Assigned task
In the text on Janthinoidea, what sequence does the molecular evidence support? Explain how the role of the tethered egg masses changes from one group to the next.
-- Selected passage follows --
Scientific classification
- Kingdom: Animalia
- Phylum: Mollusca
- Class: Gastropoda
- Subclass: Caenogastropoda
- Clade: Hypsogastropoda
- Suborder: Ptenoglossa
- Superfamily: Janthinoidea Lamarck 1810
- Families: Epitoniidae; Janthinidae;

= Janthinoidea =

Superfamily of gastropods

Janthinoidea is a superfamily of sea snails containing wentletraps (Epitoniidae) and surfing snails (Janthinidae). It includes species that have tethered egg masses, some of which are used for flotation.

==Phylogeny==
Molecular evidence supports a tree for Janthinoidea that shows the sequential development of traits for a neustonic life. The wentletraps (Epitoniidae) have tethered egg masses that started to be used for flotation in Recluzia and then totally divorce from its original function for the ovoviviparous Janthina janthina.

==Taxonomy==
Janthinoidea includes the following families, genera, and species.
-- Selected passage concluded --
-- Supplied entries follows --
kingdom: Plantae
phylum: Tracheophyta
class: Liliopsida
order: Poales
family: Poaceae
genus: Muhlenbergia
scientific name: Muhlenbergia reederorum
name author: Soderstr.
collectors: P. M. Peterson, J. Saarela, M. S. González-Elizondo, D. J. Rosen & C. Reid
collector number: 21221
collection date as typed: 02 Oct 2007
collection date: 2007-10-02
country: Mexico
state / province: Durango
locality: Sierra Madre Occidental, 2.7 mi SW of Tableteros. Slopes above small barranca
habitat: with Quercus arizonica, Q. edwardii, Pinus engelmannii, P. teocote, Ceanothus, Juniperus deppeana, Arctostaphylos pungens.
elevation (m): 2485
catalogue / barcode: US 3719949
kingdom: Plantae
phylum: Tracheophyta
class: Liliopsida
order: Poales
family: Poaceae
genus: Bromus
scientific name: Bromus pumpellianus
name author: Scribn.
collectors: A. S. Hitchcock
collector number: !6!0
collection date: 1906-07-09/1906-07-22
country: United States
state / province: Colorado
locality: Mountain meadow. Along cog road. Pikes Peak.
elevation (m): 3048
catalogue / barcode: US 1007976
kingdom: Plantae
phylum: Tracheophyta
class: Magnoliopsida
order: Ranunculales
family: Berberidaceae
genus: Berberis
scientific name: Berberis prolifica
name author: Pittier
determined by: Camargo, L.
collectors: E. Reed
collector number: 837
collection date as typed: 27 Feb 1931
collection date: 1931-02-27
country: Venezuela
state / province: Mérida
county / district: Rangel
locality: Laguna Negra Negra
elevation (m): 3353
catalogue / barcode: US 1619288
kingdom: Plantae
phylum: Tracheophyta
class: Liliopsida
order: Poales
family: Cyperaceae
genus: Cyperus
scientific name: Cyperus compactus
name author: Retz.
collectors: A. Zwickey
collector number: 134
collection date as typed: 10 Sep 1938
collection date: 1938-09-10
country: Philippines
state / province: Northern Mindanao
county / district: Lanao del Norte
-- Supplied entries concluded --
Reply to the task
The molecular evidence supports a tree showing that traits for a neustonic life developed in sequence. The wentletraps (Epitoniidae) have tethered egg masses. In Recluzia these egg masses started to be used for flotation. In the ovoviviparous Janthina janthina, the flotation use is totally divorced from the egg masses' original function.